Monday, June 29, 2015

Vanishing Games -- Roger Hobbs

The first-person narrator of most of Vanishing Games doesn't really have a name, but the one he uses most often is Jack.  He's also the protagonist of Roger Hobbs' Ghostman, which got a lot of awards and nominations for others but which I haven't read.   That's okay.  You don't have to have read it to have a lot of fun with this sequel.

In this one, after several third-person chapters of setup, Jack takes over the storytelling when he gets a text from a woman named Angela, whom he hasn't seen in the six years since the fiasco of the failed bank robbery that occurs in Ghostman. Now she needs his help, which of course he's instantly ready to give because she was his mentor in the ghostman game.

This is one of those go-for-broke books that heads over the top at the very start and then just keeps going so far that the top is no longer visible.  It's pretty much nonstop action, and if you like the kind of details that Jack Reacher tosses into the story, you'll find about 100 times that many here, as Hobbs tells you all kinds of stuff about triads, sapphire smuggling, weapons, traffic in Macau, how a ghostman lives, and a lot more.  You're never sure how much of it is true and how much Hobbs is just making up, but it doesn't matter.  It's all in preposterous fun.

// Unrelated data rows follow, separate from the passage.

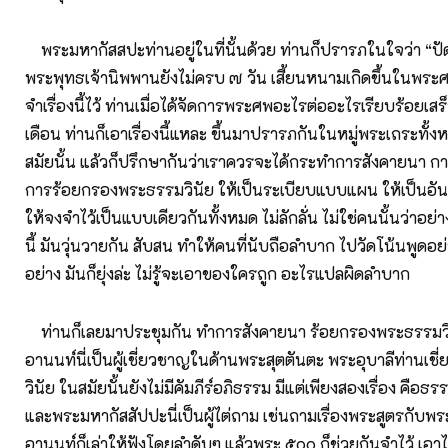
พระมหากัสสปะท่านอยู่ในที่นั้นด้วย ท่านก็ปรารภในใจว่า “ปัด
พระพุทธเจ้านิพพานยังไม่ครบ ๗ วัน เสี้ยนหนามเกิดขึ้นในพระศ
จำเรื่องนี้ไว้ ท่านเมื่อได้จัดการพระศพอะไรต่ออะไรเรียบร้อยเสร็
เดือน ท่านก็เอาเรื่องนี้แหละ ขึ้นมาปรารภกันในหมู่พระเถระทั้งห
สมัยนั้น แล้วก็ปรึกษากันว่าเราควรจะได้กระทำการสังคายนา กา
การร้อยกรองพระธรรมวินัย ให้เป็นระเบียบแบบแผน ให้เป็นอันห
ให้จงจำไว้เป็นแบบเดียวกันทั้งหมด ไม่ลักลั่น ไม่ใช่คนนั้นว่าอย่าง
นี้ มันวุ่นวายกัน สับสน ทำให้คนที่นับถือลำบาก ไปวัดโน้นพูดอย่า
อย่าง มันก็ยุ่งล่ะ ไม่รู้จะเอาของใครถูก อะไรแปลผิดลำบาก
ท่านก็เลยมาประชุมกัน ทำการสังคายนา ร้อยกรองพระธรรมวิ
อานนท์นี่เป็นผู้เชี่ยวชาญในด้านพระสุตตันตะ พระอุบาลีท่านเช
วินัย ในสมัยนั้นยังไม่มีคัมภีร์อภิธรรม มีแต่เพียงสองเรื่อง คือธรรม
และพระมหากัสสัปปะนี่เป็นผู้ไต่ถาม เช่นถามเรื่องพระสูตรกับ
อานนท์ก็เล่าให้ฟังโดยลำดับๆ แล้วพระ ๕๐๐ ก็ช่วยกันจำไว้ เอา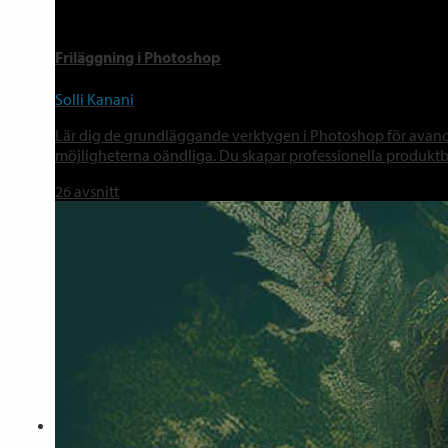
Friläggning i Photoshop
Solli Kanani
Lär dig de grundläggande verktygen i Photoshop för avancer
möjligheterna oändliga. Du skapar professionella produkt
26
avsnitt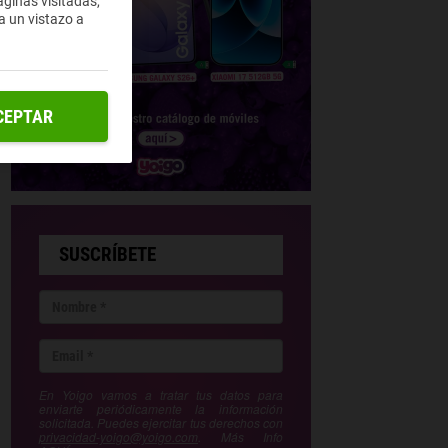
ginas visitadas,
a un vistazo a
CEPTAR
SUSCRÍBETE
En Yoigo vamos a tratar tus datos para
enviarte periódicamente la información
solicitada. Puedes ejercitar tus derechos con
privacidad-yoigo@yoigo.com
. Más Info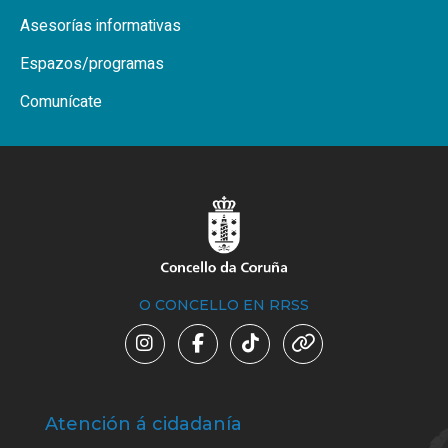
Asesorías informativas
Espazos/programas
Comunícate
O CONCELLO EN RRSS
Atención á cidadanía
Trá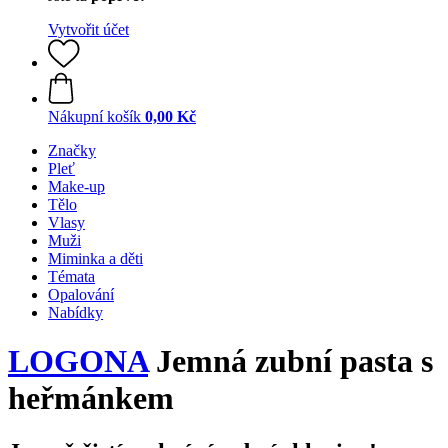
Vytvořit účet
Nákupní košík
0,00 Kč
Značky
Pleť
Make-up
Tělo
Vlasy
Muži
Miminka a děti
Témata
Opalování
Nabídky
LOGONA
Jemná zubní pasta s
heřmánkem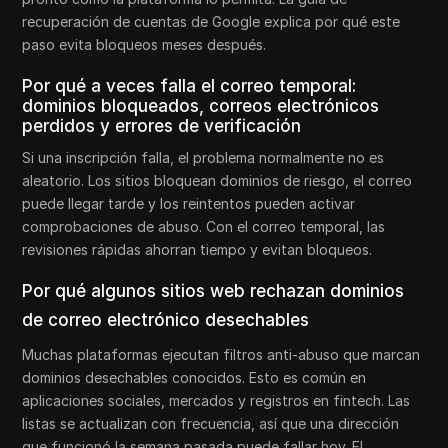
recuperación de cuentas de Google explica por qué este
paso evita bloqueos meses después.
Por qué a veces falla el correo temporal:
dominios bloqueados, correos electrónicos
perdidos y errores de verificación
Si una inscripción falla, el problema normalmente no es
aleatorio. Los sitios bloquean dominios de riesgo, el correo
puede llegar tarde y los reintentos pueden activar
comprobaciones de abuso. Con el correo temporal, las
revisiones rápidas ahorran tiempo y evitan bloqueos.
Por qué algunos sitios web rechazan dominios
de correo electrónico desechables
Muchas plataformas ejecutan filtros anti-abuso que marcan
dominios desechables conocidos. Esto es común en
aplicaciones sociales, mercados y registros en fintech. Las
listas se actualizan con frecuencia, así que una dirección
que funcionó la semana pasada puede fallar hoy. El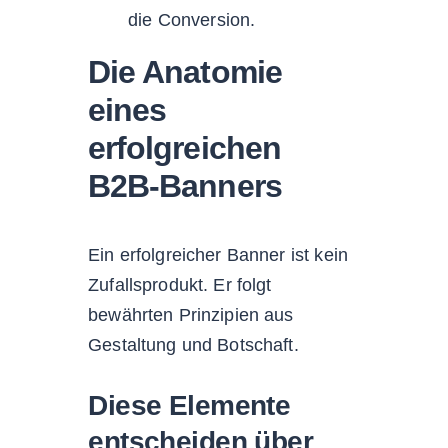
die Conversion.
Die Anatomie
eines
erfolgreichen
B2B-Banners
Ein erfolgreicher Banner ist kein
Zufallsprodukt. Er folgt
bewährten Prinzipien aus
Gestaltung und Botschaft.
Diese Elemente
entscheiden über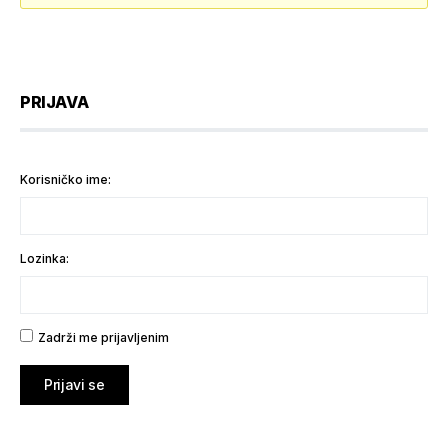
PRIJAVA
Korisničko ime:
Lozinka:
Zadrži me prijavljenim
Prijavi se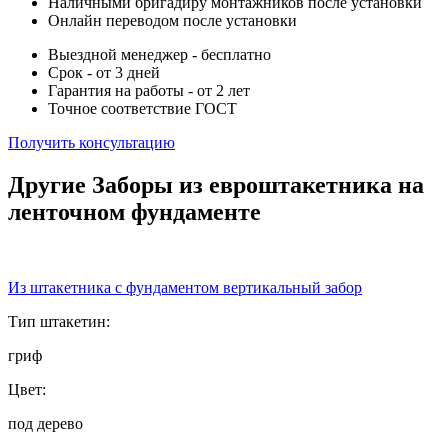
Наличными бригадиру монтажников после установки
Онлайн переводом после установки
Выездной менеджер - бесплатно
Срок - от 3 дней
Гарантия на работы - от 2 лет
Точное соответствие ГОСТ
Получить консультацию
Другие Заборы из евроштакетника на
ленточном фундаменте
Из штакетника с фундаментом вертикальный забор
Тип штакетин:
гриф
Цвет:
под дерево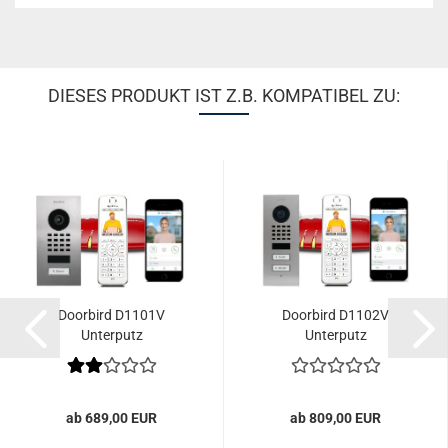
DIESES PRODUKT IST Z.B. KOMPATIBEL ZU:
Doorbird D1101V
Doorbird D1102V
Unterputz
Unterputz
ab 689,00 EUR
ab 809,00 EUR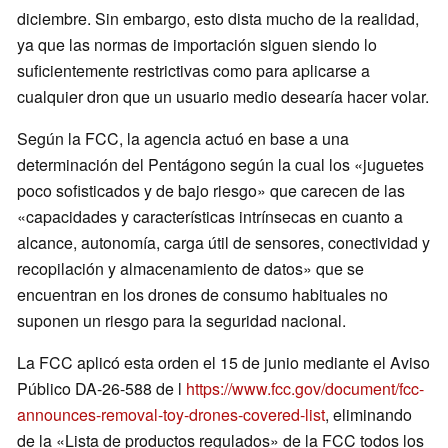
diciembre. Sin embargo, esto dista mucho de la realidad,
ya que las normas de importación siguen siendo lo
suficientemente restrictivas como para aplicarse a
cualquier dron que un usuario medio desearía hacer volar.
Según la FCC, la agencia actuó en base a una
determinación del Pentágono según la cual los «juguetes
poco sofisticados y de bajo riesgo» que carecen de las
«capacidades y características intrínsecas en cuanto a
alcance, autonomía, carga útil de sensores, conectividad y
recopilación y almacenamiento de datos» que se
encuentran en los drones de consumo habituales no
suponen un riesgo para la seguridad nacional.
La FCC aplicó esta orden el 15 de junio mediante el Aviso
Público DA-26-588 de l
https://www.fcc.gov/document/fcc-
announces-removal-toy-drones-covered-list
, eliminando
de la «Lista de productos regulados» de la FCC todos los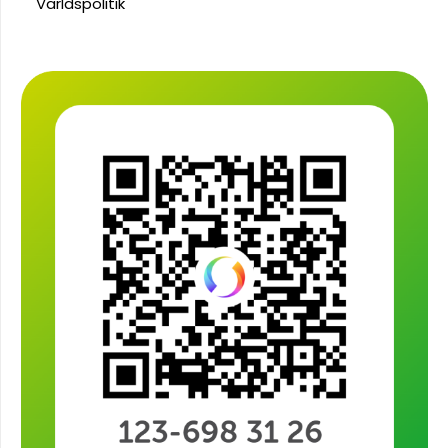
Världspolitik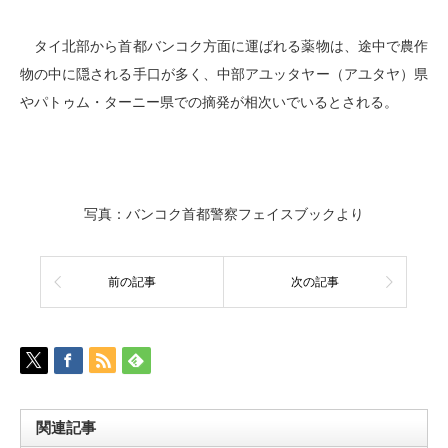
タイ北部から首都バンコク方面に運ばれる薬物は、途中で農作
物の中に隠される手口が多く、中部アユッタヤー（アユタヤ）県
やパトゥム・ターニー県での摘発が相次いでいるとされる。
写真：バンコク首都警察フェイスブックより
前の記事
次の記事
関連記事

Hobbs seems to love "the ticking clock," not to mention plenty of chases and shooting.  You can either reject all this and look for a John Dickson Carr novel to read, or you can go with the flow.  I chose to go with it and had a good time all the way.   Check it out.

2 comments:

Jeff Meyerson said...

I read GHOSTMAN a year ago and if I had to guess I would have said that you were the one who recommended it. Clearly not. I think maybe it was George Easter.

I will definitely read the sequel.

Jeff

mybillcrider said...

I may have to go back and read GHOSTMAN.